Ignite ; Tanpa sang pendamping

669 147 19
                                    

"pilihannya hanya aku hidup kemudian mati, atau memilih lebih dulu mati."

"berhentilah egois, Rao! Kamu punya tanggung jawab!"

"Sekarang aku tau, Miel. Alasan kenapa aku nggak punya Mate."

"Ini semua takdir, kehilangan Aiur juga adalah takdir! Dan takdir tidak bisa kita rubah!"






























"Aiur?!"

Pandangan Yedam yang mengabur perlahan terfokus kembali. Yang pertama ditangkap oleh pandangannya adalah dinding tenda berwarna coklat dan pintu tenda yang terbuka sedikit, menunjukkan api unggun dan sosok Doyoung yang tengah sibuk membakar sesuatu.

Yedam menghela nafas, mimpi lagi. Mimpi-mimpi mengerikan yang sungguh ingin membuat Yedam mati saja jika itu jalan satu-satunya ia bisa menghilangkan mimpi-mimpi buruk yang sialnya malah manjadi kenyataan itu.

"Oi? Kamu sudah bangun?" Suara Doyoung membuyarkan lamunan Yedam. "Aku membakar ikan." Doyoung mengangkat ikan yang tertancap dan setengah gosong di sebilah kayu.

Yedam menoleh ke arah tasnya. Mengambil sebuah botol berisi cairan berwarna hijau kusam, membuka tutupnya kemudian meminumnya setenggak, ia meringis merasakan getir pahit dan asam yang menyerang kerongkongannya.

Tidak berhenti sampai disana, Yedam mengambil satu botol kaca berisi cairan berwarna ungu pudar. Menyemprotkannya ke seluruh badan, kemudian mengemas kembali kedua botol itu masuk ke dalam tas nya.

Setelah selesai, Yedam keluar dari tenda duduk disebuah bilah kayu besar yang kelihatannya sudah disiapkan Doyoung diseberang tempat duduknya.
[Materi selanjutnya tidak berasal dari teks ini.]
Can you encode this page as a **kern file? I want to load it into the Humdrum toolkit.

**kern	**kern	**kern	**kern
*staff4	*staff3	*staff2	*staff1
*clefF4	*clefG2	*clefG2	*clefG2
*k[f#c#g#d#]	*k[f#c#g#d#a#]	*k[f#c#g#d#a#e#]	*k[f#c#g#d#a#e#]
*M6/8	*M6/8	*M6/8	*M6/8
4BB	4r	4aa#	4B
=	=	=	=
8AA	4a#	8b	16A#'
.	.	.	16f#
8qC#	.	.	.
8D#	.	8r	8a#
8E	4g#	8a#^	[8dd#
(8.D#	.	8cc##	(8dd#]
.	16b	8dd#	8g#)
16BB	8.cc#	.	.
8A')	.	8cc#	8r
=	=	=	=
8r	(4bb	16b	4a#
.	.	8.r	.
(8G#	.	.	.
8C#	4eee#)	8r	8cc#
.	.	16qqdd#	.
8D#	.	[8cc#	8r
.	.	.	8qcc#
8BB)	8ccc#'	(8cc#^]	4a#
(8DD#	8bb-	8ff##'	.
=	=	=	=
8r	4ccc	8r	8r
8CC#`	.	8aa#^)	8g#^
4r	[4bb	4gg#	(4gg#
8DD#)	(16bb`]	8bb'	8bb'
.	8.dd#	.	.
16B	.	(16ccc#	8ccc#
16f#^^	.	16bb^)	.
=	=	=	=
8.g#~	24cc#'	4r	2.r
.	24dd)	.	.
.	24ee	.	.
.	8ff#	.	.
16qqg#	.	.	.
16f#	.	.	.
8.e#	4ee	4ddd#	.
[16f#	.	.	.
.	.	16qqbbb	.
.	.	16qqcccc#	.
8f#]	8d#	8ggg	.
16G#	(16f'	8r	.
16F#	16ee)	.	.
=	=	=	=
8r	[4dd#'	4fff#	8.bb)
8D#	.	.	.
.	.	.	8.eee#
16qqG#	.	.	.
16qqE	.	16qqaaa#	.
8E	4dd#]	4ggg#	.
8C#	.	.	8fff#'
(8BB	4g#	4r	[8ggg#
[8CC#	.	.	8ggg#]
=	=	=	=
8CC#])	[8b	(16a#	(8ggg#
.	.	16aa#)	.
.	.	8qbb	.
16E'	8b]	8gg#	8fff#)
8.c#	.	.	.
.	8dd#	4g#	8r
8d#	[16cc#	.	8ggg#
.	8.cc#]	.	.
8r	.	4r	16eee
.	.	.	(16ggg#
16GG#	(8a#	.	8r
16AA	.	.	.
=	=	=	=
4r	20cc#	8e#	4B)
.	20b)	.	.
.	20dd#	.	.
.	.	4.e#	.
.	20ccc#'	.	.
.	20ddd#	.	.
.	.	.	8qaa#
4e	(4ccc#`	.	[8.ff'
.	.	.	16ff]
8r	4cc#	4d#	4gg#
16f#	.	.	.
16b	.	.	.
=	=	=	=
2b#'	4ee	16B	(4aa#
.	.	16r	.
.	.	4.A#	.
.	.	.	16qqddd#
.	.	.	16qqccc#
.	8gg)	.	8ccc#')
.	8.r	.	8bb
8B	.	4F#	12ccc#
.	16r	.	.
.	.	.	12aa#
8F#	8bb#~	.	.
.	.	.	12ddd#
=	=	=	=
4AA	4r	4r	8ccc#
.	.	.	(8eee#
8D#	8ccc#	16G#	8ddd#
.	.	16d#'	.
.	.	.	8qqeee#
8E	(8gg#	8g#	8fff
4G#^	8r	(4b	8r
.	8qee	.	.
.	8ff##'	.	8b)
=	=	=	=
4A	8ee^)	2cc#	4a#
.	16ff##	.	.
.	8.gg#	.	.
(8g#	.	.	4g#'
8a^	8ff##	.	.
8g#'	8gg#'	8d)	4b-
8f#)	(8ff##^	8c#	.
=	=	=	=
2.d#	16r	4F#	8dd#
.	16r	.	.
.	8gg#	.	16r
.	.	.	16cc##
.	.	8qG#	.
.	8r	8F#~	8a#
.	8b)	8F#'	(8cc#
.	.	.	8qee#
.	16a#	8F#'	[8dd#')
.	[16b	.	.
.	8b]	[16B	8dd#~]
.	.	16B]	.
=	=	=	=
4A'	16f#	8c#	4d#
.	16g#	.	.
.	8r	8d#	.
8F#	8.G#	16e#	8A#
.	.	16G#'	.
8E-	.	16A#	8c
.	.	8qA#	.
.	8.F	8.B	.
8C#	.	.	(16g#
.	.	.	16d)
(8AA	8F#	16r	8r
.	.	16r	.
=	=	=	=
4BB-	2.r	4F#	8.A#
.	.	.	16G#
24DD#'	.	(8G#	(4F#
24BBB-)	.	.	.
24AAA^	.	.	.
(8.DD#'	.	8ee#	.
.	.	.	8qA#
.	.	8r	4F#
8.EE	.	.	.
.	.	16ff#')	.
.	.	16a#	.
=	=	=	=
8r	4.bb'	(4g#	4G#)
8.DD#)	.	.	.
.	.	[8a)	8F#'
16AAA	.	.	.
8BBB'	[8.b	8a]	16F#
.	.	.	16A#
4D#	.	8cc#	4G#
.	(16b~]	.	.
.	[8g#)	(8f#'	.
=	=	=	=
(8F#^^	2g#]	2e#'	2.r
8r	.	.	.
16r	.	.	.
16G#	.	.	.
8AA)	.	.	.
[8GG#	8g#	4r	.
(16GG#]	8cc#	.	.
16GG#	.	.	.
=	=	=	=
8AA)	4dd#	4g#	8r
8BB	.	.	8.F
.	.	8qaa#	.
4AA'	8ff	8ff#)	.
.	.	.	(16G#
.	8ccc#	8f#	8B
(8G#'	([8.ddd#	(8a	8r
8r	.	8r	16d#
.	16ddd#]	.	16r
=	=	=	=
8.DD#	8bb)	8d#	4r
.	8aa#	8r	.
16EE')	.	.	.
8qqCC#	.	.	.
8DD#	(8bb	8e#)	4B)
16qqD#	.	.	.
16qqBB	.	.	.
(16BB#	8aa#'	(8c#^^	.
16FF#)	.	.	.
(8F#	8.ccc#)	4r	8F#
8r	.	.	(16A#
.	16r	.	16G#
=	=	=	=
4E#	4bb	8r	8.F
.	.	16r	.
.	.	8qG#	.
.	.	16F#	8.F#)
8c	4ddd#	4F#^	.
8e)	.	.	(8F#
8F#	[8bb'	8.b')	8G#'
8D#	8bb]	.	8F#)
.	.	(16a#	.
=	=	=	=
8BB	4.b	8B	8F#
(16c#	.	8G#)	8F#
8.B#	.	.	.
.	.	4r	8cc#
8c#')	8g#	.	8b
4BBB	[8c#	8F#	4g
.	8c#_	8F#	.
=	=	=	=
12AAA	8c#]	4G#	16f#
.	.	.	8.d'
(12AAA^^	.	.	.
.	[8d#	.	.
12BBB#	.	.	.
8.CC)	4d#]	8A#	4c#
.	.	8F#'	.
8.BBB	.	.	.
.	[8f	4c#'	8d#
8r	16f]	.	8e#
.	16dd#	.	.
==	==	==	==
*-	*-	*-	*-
"Makan lah." Doyoung memberikan satu ekor ikan yang matang sempurna, disambut oleh Yedam yang sejujurnya juga kelaparan. "Bagaimana punggung mu?"

Yedam menggeleng. "Nyeri. Apa kamu memeriksanya?"

"Harus. Memastikan bahwa kamu masih hidup." Jawab Doyoung terdengar acuh.

Yedam mulai menggigit ikannya, memakan dengan tenang. Berharap Doyoung tidak mengatakan hal-hal aneh yang membuat perdebatan dimulai.

Nyeri dipunggung Yedam sudah sangat menyebalkan, kalau sampai Doyoung memulai perdebatan, Yedam akan sangat tersiksa sekarang.

"Aku mulai berfikir untuk mengirim mu kembali."

"Apa maksudmu?" Tanya Yedam bingung.

Doyoung melirik sekilas. "Kamu nggak membantuku. Kamu hanya memancing pelahap maut mendatangi kita. Mereka pikir kamu-lah yang punya Great Apple."

"Mengirimku kembali nggak lebih baik ketimbang kita menyusul Aiur dan Ben." Yedam menatap tenang percikan api yang tampak mengamuk melahap dahan-dahan didepannya. "Aku tau dimana rumah Nenek Olle. Dan kamu tidak."

"Apa yang membuatmu yakin kalau kamu bisa mengantarku ke sana?"

Yedam mengalihkan pandangan. "Aku pernah ke sana. Ayahku sempat menitipkan aku disana beberapa saat, sebelum kami pindah ke kotamu."

"Benarkah?" Tanya Doyoung ragu.

"Aku nggak bisa membiarkanmu pergi sendiri." Yedam kembali menatap Doyoung, hanya beberapa saat karena Yedam tidak sanggup menatap tatapan tajam orang dihadapannya itu. "Hanya perlu ke timur. Setidaknya kalau mereka sudah sampai, saat mereka pulang kita pasti berpapasan dijalan."

Mendengar ucapan Yedam, Doyoung hanya terdiam. Sesekali melanjutkan makannya hingga selesai tanpa mengucapkan kalimat apapun lagi.

Dengan diamnya Doyoung, Yedam menyimpulkan bahwa Doyoung tetap akan melanjutkan perjalanan bersama dirinya. Meskipun ia sendiri khawatir dengan apa yang terjadi kepada Jihoon saat ini, namun mereka semakin dekat. Semakin juga Yedam takut.